Gabriel has a congenital heart defect called Hypoplastic Left Heart Syndrome.  You can read more about his special heart HERE.

I've said it before, and I'm sure I'll say it a thousand more times in my life, but it's easy for me to forget about Gabriel's heart condition.

He's just this goofy little man that melts me with his super smile.  I dole out medications twice a day to keep his little body moving forward, but other then that he's just so, normal.


But on vacation, I had a reminder that broke this Mama's heart.

We went as a family to climb Papagos.  It's a very gentle climb with trails that are great for kids.  Josie has done it every year since she was two.  It was Gabriel's first attempt.

They were both so excited.

Hand in hand, they started the climb.

We weren't 20 steps up when Gabe started to lag behind Josie.  She tried to wait on him, but the excitement of conquering her mountain was too great and she let go of his hand.

I told Andrew, "It's OK, we'll catch up," and picked my baby up as he struggled to catch his breath.  Heaving deep lungs full of air.


He wanted to walk so bad.

I'd put him down to let him try, but a few steps later he'd reach his fat hands up for me to help him.  His eyes meet mine and I smiled down at him.  "It's OK baby.  We'll go together."

It was hard to watch.  

I wanted to cheer him on.  I wanted him to run and laugh and climb like any other two year old boy.

But he couldn't.

He can't.



I cried that night when Andrew and I talked about it.

How many other things will he want to do that his heart won't let him?  How do we protect him from feeling discouraged, left out, like he's not enough?  I wondered how on Earth we are going to tell him he can't play t-ball.  When Josie goes off to camp and he has to stay behind.

There's a lot of uncertainty surrounding my sweet boy.

But there is one thing I am certain of.

I will cheer and clap and celebrate every physical feat he does accomplish.

I will hold his hand and hold him as he catches his breath.

And I will take the long way with him each and every time.


4 comments:

unclebabyshiggins7 said...

Must be some onions around me cause I got moisture in my eyes :/ I love that little man and as a parent myself I think the individual challenges associated with our children help us grow and be stronger

Alison said...

I ran across your blog randomly, stayed when I read about congenital heart defect.

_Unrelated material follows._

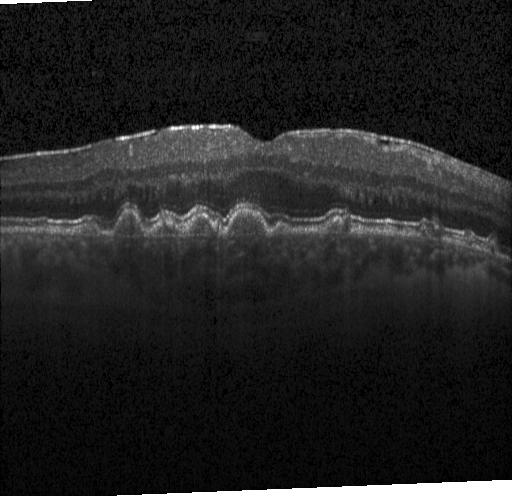
Optical coherence tomography B-scan · spectral-domain optical coherence tomography · acquired on a Heidelberg Spectralis · fovea-centered.
OCT finding: drusen.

My little brother (or not so little, he's 21 now) was born with a defective heart valve and had open heart surgery at two days old, he has since had three more.

My parents were told he would never run or walk long distances. He played t-ball for most of elementary school, soccer too. Anything really is possible! For him, he trained like a runner would each day walking to the next house down the street and back.

It's a hard road but anything is possible. My not-so-little brother ran a 5k a few weeks ago! And yes, my mom sent the finish line picture to every cardiologist he has ever seen.

And three months ago he completed a 5k

Kaia said...

Aw, my heart hurts for him, too! He looks so strong in all of the pictures that it's hard to imagine what he's going through. With God anything is possible!

Anonymous said...

I, too, saw "CHD" and stayed to read...

My son has Ebstein's Anomaly and many of the same things you mention are things I have done with him. He can't always keep up, and I am okay with staying behind with him. Some days it weighs heavily on my mind, other days I never even think about it. All the best to you and your beautiful family!